In machine learning, support-vector machines are supervised learning models with associated learning algorithms that analyze data for classification and regression analysis.

  • This Learning Algorithm is trained to predict athlete race from lexical token counts

  •  In this study, the subcorpora is organized by athlete

Takeaways

The word Culture occurs in a 2:1 ratio

  • Black athletes are discussed as

    • Infusing their own culture into the sport

    • Altering the sport’s culture with their ethnic presence

  • Culture occurrences in the White subcorpus

    •  The culture of the sport itself, not White culture as such

    • Not in reference to the athlete

  • Two very different lexical senses of culture, the usage of which is determined by the race of the referent

The word Tactics occurs in a 43:43 ratio

  • The ratio of 43:43 reveals that the word tactics was the only monitored word that showed an equality in usage among the Black and White Subcorpus.

The word Rolex occurs in a 11:275 ratio

  • The ratio of 11:275 reveals that the word Rolex is heavily racialized, as it was much more often associated with the White athletes than the Black athletes in the sample of mainstream sports broadcasting.

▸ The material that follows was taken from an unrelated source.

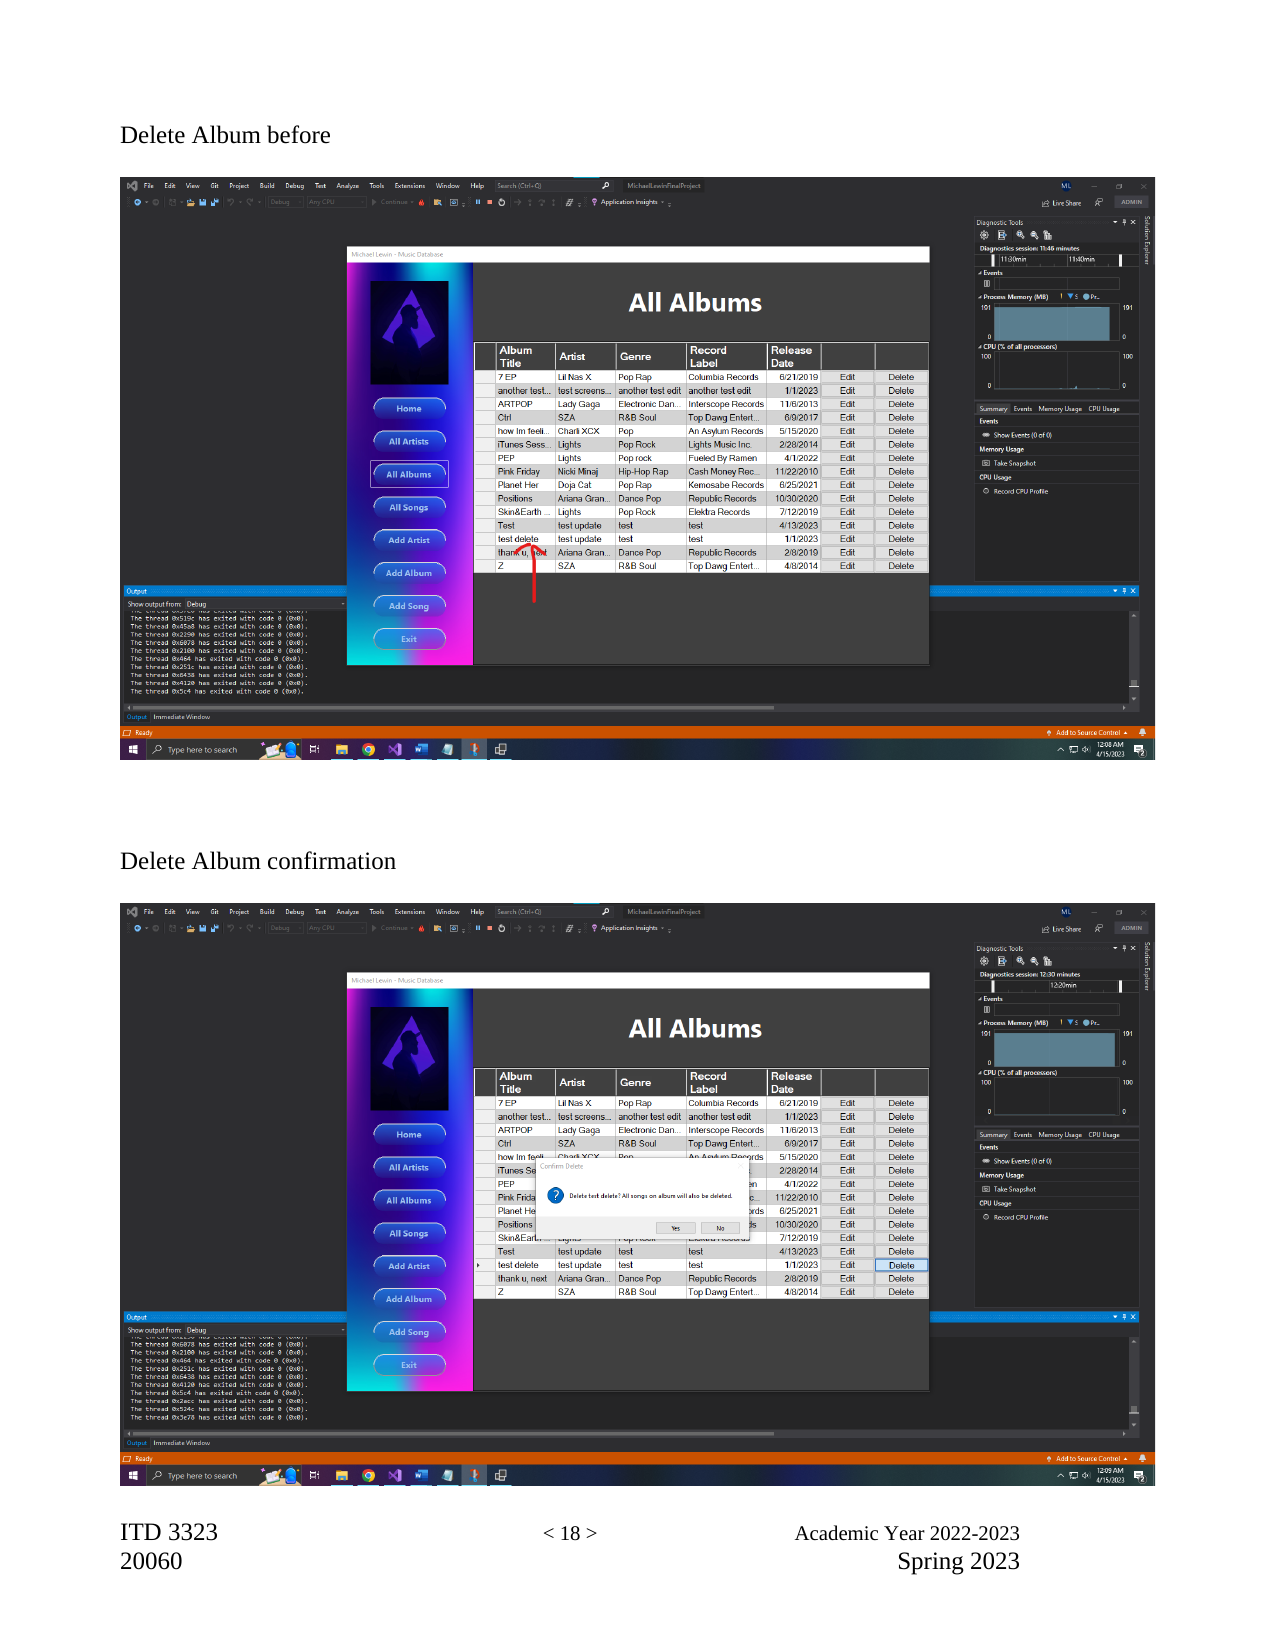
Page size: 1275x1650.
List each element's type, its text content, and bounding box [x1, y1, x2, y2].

  • In addition, it is fascinating to see a variable of class emerge as this word is so disproportionately associated with White athletes.

Conclusions

The findings from this Learning Algorithm are not only significant, but staggering. The data reveals that there are racial biases rooted in the language used in mainstream sportscasting. The use of racialized language by broadcasters representing dominant sports networks has a negative trickle-down effect. If the information received by audiences is littered with tones of racism and microagressions, then a culture of racialized language will surely proliferate. Broadcasters and reporters in positions with access to large public platforms have a duty to communicate equitably. The words and practices that they disseminate reinforce a rhetoric acceptable to be used by the general public. In order to effectively eradicate and disable institutionalized racism in sport, a sociolinguistic lens must be applied to target these instances.